University Police Chief Laurie Espinoza Clouse, who joined the university after the majority of the flyer incidents, said her team located the most recent stickers on campus and were able to remove them and document instances of flyering on campus.

“As part of our regular campus patrols, our officers monitor for unauthorized posting of flyers, posters, stickers and other literature. Patrol officers were reminded to be especially vigilant in locating any of these stickers, documenting the incident in the form of a police report, photographing them and removing them,” Clouse wrote in an email to The University Star. “If our officers observe anyone placing these stickers or other flyers on our campuses, they will document the contact and fully identify the person(s) responsible. If the individual is a non-student, they will be issued a Criminal Trespassing Warning. If it is a student, they will be referred to student conduct.”

Sandy Pantlik, assistant vice-president for communications at Texas State, said the university has measures in place to respond, adding students can also act themselves to remove the flyers.

“If any of our faculty, staff or students see racist material on our campuses, report it through Bring it Up Bobcats to bring it to the attention of the Bias Response Team, which includes a UPD officer and representatives from other key offices across the university,” Pantlik wrote in an email to The University Star. “Also, members of our community are empowered to remove racist material and throw it away after they report the incident. We can all play a part in ridding our campus of hateful unapproved propaganda.”

Bring It Up Bobcats is a bias response protocol that provides students, faculty and staff with the opportunity to report incidences of bias that are “not criminal in nature but are counter to our university’s values.” The system was launched October 2019.

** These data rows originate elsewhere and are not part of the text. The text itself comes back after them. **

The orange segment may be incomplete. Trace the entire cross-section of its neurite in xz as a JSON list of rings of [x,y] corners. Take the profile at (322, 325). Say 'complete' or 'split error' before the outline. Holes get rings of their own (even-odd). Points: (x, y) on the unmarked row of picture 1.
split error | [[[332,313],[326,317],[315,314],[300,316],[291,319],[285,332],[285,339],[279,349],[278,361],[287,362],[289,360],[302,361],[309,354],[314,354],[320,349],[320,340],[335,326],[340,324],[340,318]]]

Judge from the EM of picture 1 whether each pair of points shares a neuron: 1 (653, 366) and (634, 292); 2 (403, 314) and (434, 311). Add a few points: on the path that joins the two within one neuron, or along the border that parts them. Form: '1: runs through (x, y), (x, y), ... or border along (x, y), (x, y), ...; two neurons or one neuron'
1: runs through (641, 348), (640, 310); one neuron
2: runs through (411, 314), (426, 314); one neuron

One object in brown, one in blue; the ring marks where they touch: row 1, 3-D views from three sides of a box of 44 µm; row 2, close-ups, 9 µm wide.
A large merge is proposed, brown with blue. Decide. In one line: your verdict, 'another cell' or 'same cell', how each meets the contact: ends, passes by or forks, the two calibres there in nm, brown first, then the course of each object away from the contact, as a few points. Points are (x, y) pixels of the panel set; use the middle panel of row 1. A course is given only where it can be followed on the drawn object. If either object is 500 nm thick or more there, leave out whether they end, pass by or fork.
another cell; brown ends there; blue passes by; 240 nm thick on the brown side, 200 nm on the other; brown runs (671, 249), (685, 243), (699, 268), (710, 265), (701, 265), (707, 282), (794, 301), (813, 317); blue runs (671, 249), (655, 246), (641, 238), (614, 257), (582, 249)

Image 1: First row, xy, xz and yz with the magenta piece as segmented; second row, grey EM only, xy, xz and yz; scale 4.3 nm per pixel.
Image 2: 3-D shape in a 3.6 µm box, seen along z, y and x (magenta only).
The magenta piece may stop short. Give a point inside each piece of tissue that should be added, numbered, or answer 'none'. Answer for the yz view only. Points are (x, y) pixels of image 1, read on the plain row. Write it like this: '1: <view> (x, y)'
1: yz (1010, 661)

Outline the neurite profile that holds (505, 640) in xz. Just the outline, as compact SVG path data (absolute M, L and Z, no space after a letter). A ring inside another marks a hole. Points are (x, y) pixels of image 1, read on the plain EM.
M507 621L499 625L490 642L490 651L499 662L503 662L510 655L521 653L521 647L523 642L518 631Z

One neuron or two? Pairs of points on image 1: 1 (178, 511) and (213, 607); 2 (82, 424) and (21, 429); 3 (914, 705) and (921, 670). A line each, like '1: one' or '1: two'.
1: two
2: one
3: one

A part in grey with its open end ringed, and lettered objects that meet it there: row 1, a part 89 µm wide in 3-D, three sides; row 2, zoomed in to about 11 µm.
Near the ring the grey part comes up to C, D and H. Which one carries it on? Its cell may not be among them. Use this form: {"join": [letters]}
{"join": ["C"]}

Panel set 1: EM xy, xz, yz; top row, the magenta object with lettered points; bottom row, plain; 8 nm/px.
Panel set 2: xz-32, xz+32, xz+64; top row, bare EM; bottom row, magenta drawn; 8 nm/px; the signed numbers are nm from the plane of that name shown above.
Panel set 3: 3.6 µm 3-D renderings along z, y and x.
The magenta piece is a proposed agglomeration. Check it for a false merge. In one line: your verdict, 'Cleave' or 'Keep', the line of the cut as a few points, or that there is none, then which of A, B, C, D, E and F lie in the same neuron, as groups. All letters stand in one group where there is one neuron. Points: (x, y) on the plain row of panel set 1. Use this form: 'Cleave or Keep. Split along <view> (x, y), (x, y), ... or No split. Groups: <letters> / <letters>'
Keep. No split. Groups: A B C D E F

“Bobcats believe in treating everyone with integrity and respect, and messages of hate and bigotry have no place on our campuses,” Pantlik wrote in an email. “Unfortunately, groups like the Patriot Front will likely continue their efforts to spread propaganda as they have nationwide, but we will continue to be vigilant and work together as a community to rid our campuses of any hateful unauthorized postings.”

In the past, students have also taken action to voice their discontent with the university’s response in handling such incidents. Graffitis and flyers depicting President Denise Trauth as a “racist enabler” were found around campus in February 2018 as a reaction to former Student Body President Connor Clegg’s sexist and racist Instagram posts.

Clouse said UPD is poised to make the campus a safe space for students, including practicing the removal of white supremacist literature.

“I recognize the importance of keeping our campus free of white supremacist literature and UPD is committed to working with the university community to combat this behavior,” Clouse said.

Editor-In-Chief Jakob Rodriguez contributed to the source material used for quoting university officials in this article.